---- Selected passage

In politics, a boss is a person who controls a faction or local branch of a political party. They do not necessarily hold public office themselves; most historical bosses did not, at least during the times of their greatest influence. Numerous officeholders in that unit are subordinate to the single boss in party affairs. Bosses may base their power on the support of numerous voters, usually organized voting blocs, and manage a coalition of these blocs and various other stakeholders. When the party wins, they typically control appointments in their unit, and have a voice at the higher levels. Reformers typically allege that political bosses are corrupt. This corruption is usually tied to patronage; the exchange of jobs, lucrative contracts and other political favors for votes, campaign contributions and sometimes outright bribes.

--------
---- Given material

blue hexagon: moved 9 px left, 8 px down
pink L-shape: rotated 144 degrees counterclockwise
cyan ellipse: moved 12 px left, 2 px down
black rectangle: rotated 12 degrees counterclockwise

--------

Do these statements agree with the passage on political bosses? Answer yes or no for each, and quote the exact words of the passage that decide it. (a) Most historical bosses held public office during the times of their greatest influence. (b) When the party wins, a boss typically controls appointments in the unit. (c) The corruption reformers allege is usually tied to patronage.

(a) No: "most historical bosses did not, at least during the times of their greatest influence."
(b) Yes: "When the party wins, they typically control appointments in their unit."
(c) Yes: "This corruption is usually tied to patronage."